> TASK TO COMPLETE:
Answer these from the book review below.
(a) How many pages does the reviewed book have?
(b) Between which years did the events it covers happen?
(c) At least how many Soviet citizens were branded as enemies?

--- Start PASSAGE GIVEN ---

Blog | Eugene Havens

Book Review: The Gulag Archipelago, Volume 1

This historical book made the world a witness to hidden crimes.

"How do people get to this clandestine archipelago?" - Aleksandr Solzhenitsyn
Author Eugene Havens

About Me

Eugene Havens is the founder of The Writing Thing Press. A graduate of the MFA program at The New School, Eugene is the author of Marble on a Table: A Novel. See Eugene's author page.

Could a government fail this badly?

The word ‘archipelago’ conjures up images of a restful vacation. The scattered islands of the Aegean Sea are one such setting. People want to go there. And so we realize this oddly poetic title, The Gulag Archipelago, is laced with sarcasm. Solzhenitsyn was not sent on vacation by his utopian government, the Soviet Union. He and his fellow citizens were not protected, supported, nor empowered. At least eighteen million of them were, by the weakest of connections or for no reason at all, branded as enemies. They were arrested, coerced to confess, sentenced to a prison term that was often fatal, or simply shot. Who would be next?

The Gulag Archipelago
by Aleksandr Solzhenitsyn
704 pages
Published in 1976

These events happened between 1918 and 1956. “A long time ago. Is this important today?” Good question. If you have a deep interest in justice, if you’re concerned about the use of government power (and abuse of it), and if you’re inspired by people overcoming incredible obstacles to survive, this book is an essential read.

--- End PASSAGE GIVEN ---
--- Start MATERIAL PROVIDED ---

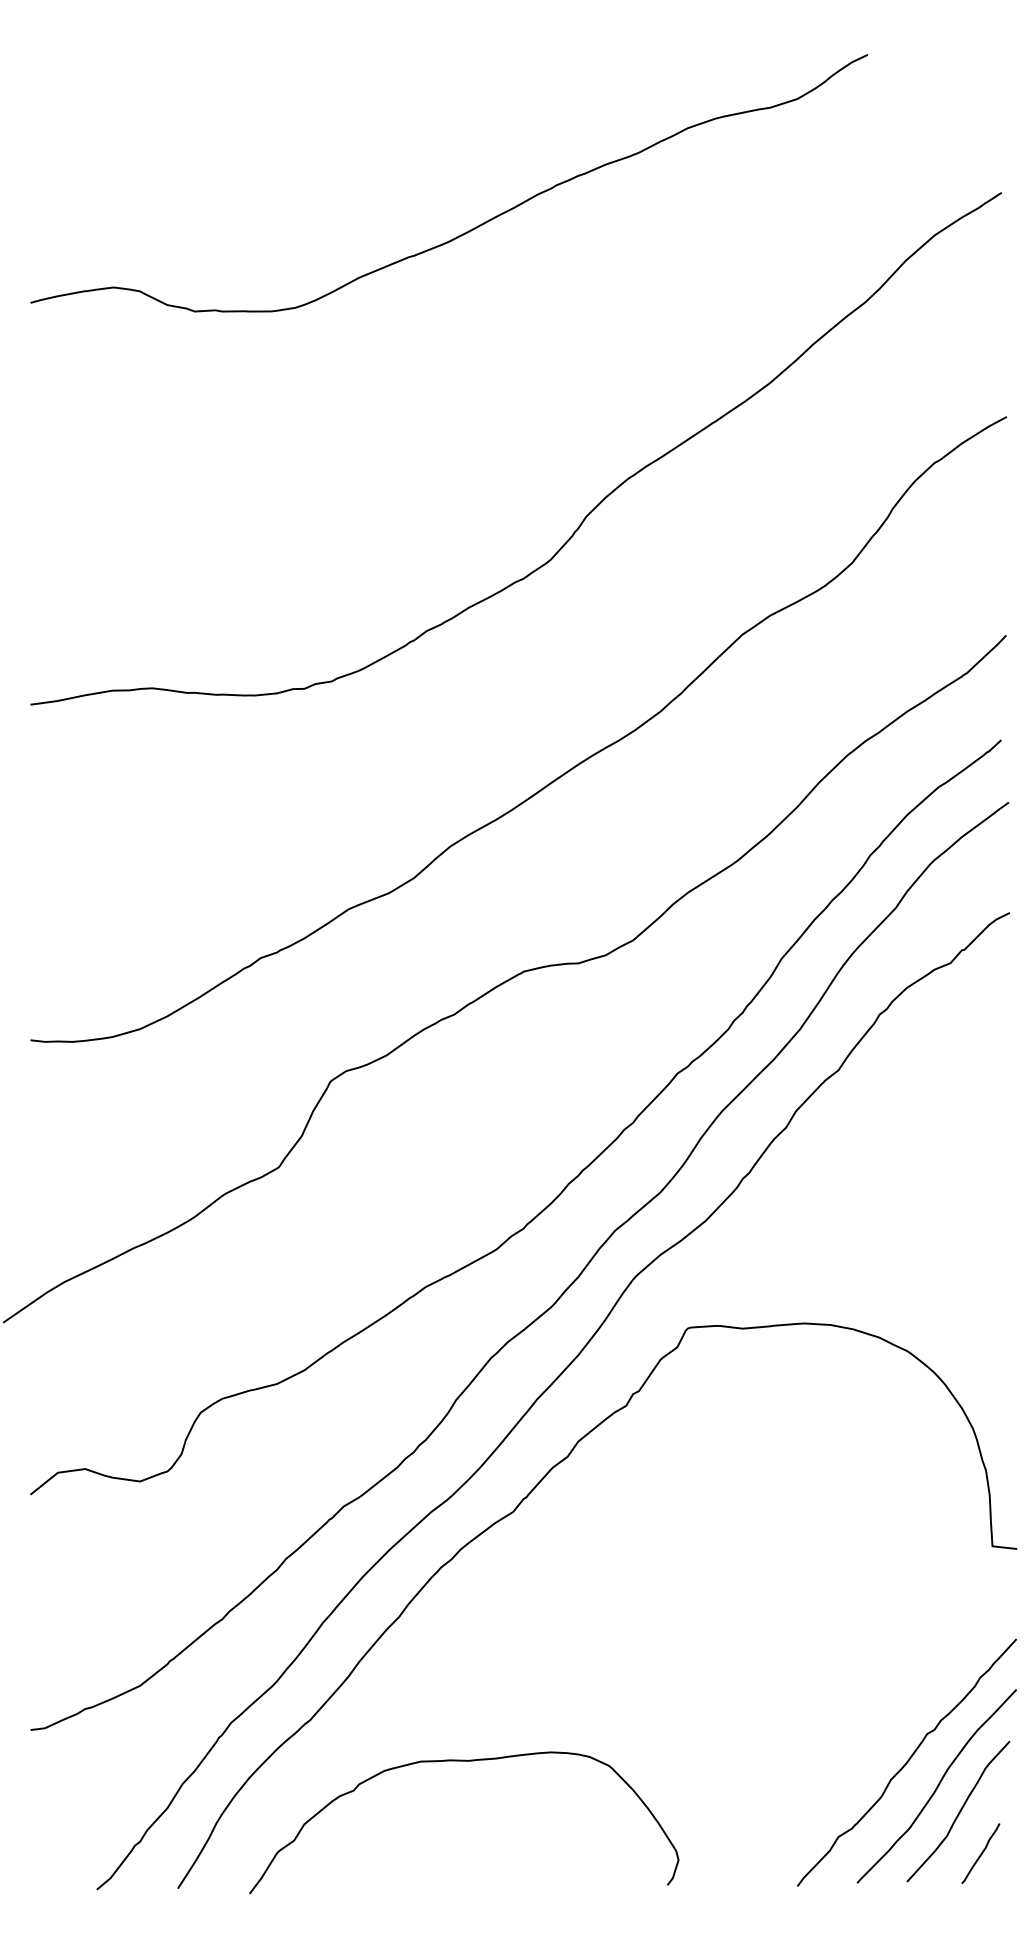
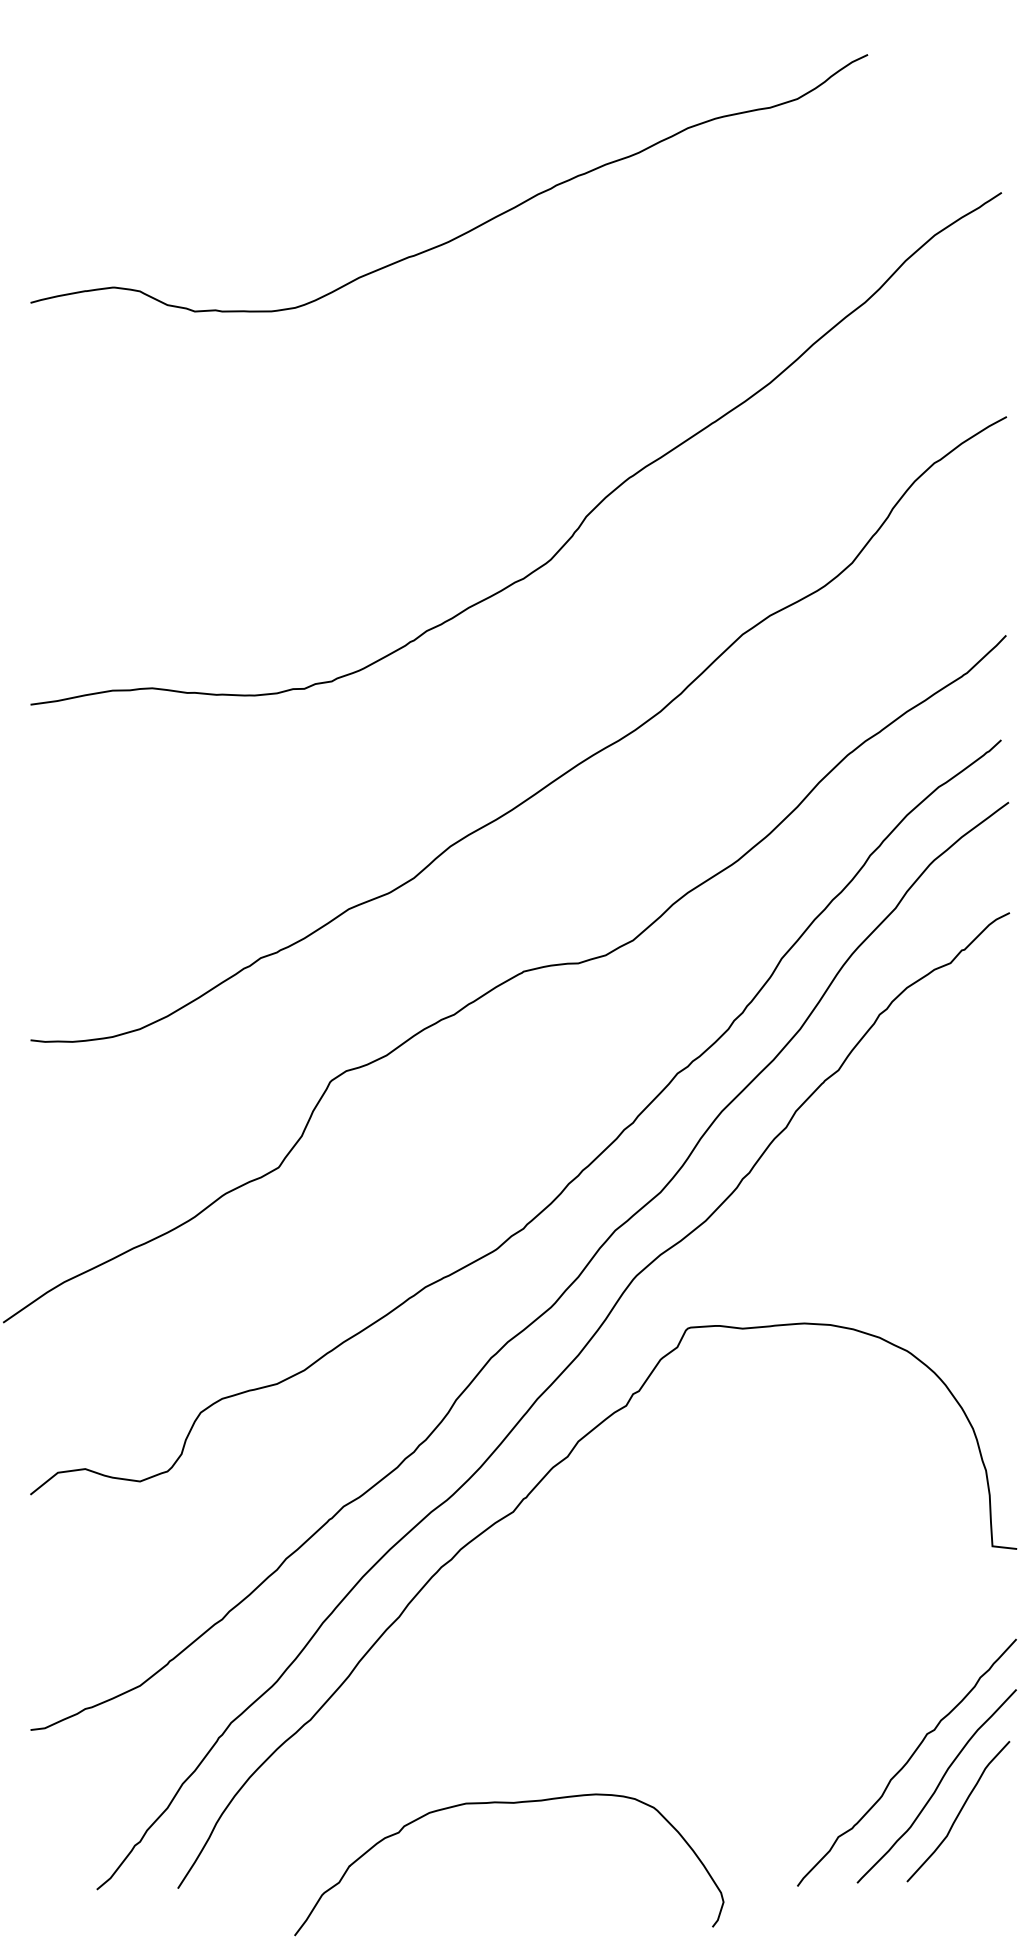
curve at (464, 1761) position: (464, 1761) -> (509, 1803)
curve at (980, 1853): present -> none
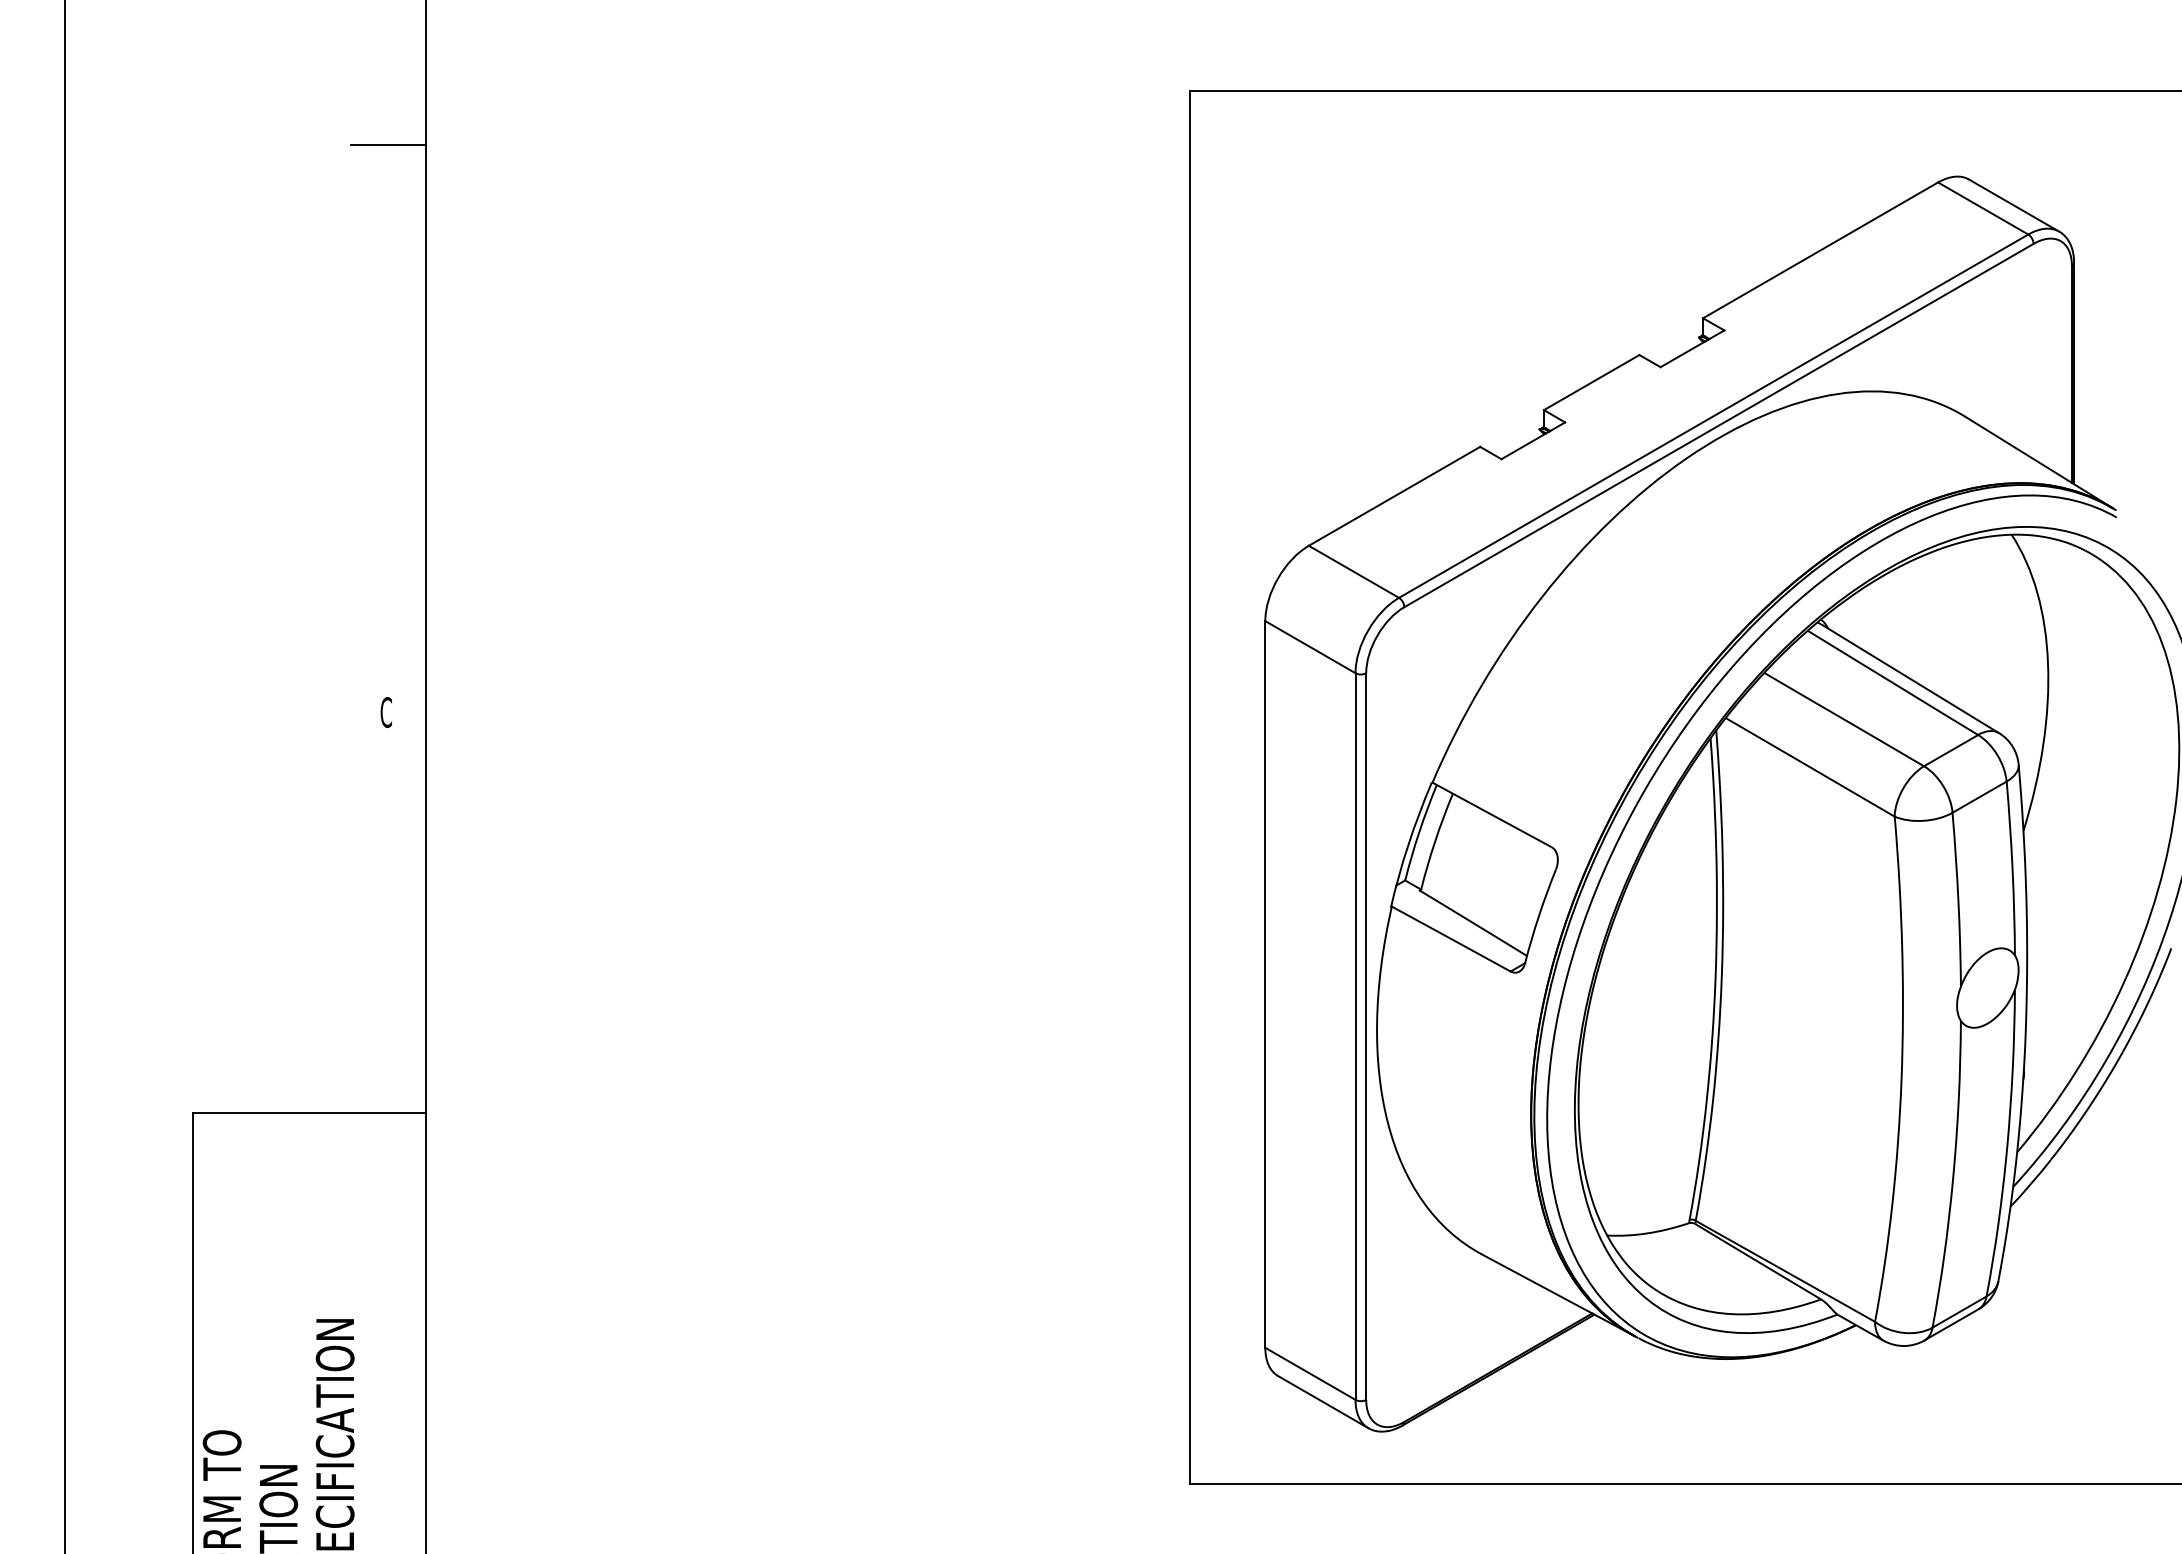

--- End MATERIAL PROVIDED ---

> RESULT OF THE TASK:
(a) 704 pages
(b) Between 1918 and 1956
(c) At least eighteen million